Two books on software architecture and AI-native systems. The first, Universal Microservices Architecture, is published by Apress. It covers the full UMA model across 13 runnable chapters in Rust and WebAssembly, with 100% business logic coverage enforced in CI and a live reference application at universalmicroservices.com. It is the only book that treats runtime portability as an architectural primitive rather than a deployment convenience. The second, The Day After, is forthcoming from Apress. It builds the organizational model for restructuring software teams for the age of AI agents, role by role, using C-DAD as its structural foundation. Both books are grounded in the same conviction: that the problems most teams attribute to people or process are actually architectural.

White Papers

Four research papers published between 2023 and 2025, each addressing a specific structural problem that the industry was either ignoring or solving incompletely. CSMA (2023) applied service-oriented thinking to the browser and asked why frontend logic kept getting duplicated instead of packaged. UMA (2024) extended that question to every runtime in the stack and introduced the portable execution model. ECCA (2025) addressed event governance, closing the gap between schema registries and actual contract-level accountability for event-driven systems. C-DAD (2025) defined how AI agents can navigate software through machine-enforceable contracts rather than code. Each paper is freely available.
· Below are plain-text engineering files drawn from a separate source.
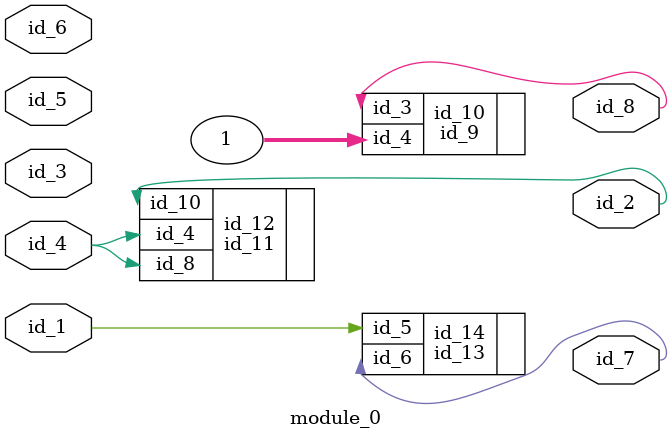
<source format=v>
module module_0 (
    id_1,
    id_2,
    id_3,
    id_4,
    id_5,
    id_6,
    id_7,
    id_8
);
  output id_8;
  output id_7;
  input id_6;
  input id_5;
  input id_4;
  input id_3;
  output id_2;
  input id_1;
  id_9 id_10 (
      .id_3(id_8),
      .id_4((id_5)),
      .id_4(id_2[1'b0]),
      .id_4(1)
  );
  id_11 id_12 (
      .id_4 (id_4),
      .id_8 (id_4),
      .id_10(id_2)
  );
  id_13 id_14 (
      .id_6(id_7),
      .id_5(id_1)
  );
endmodule

</source>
Each one is also the foundation of shipped tooling or a published book.

Projects

Four open source projects, each built to prove that the frameworks work in running code. UMA-code-examples provides 13 chapters of runnable Rust and WASM implementations from the book, with every claim tested in CI. the-day-after-toolkit is a CLI that audits codebases for AI agent readiness and scaffolds the contracts needed to fix what it finds, configured out of the box for Claude, Cursor, and Codex. Traverse is a contract-driven Rust and WASM runtime for multi-agent orchestration scenarios, built spec-first before a line of implementation was written. youaskm3 is a personal knowledge layer that runs entirely on GitHub Pages with no server and no ongoing cost. All four are governed by OpenSpec contracts and CI-enforced quality gates.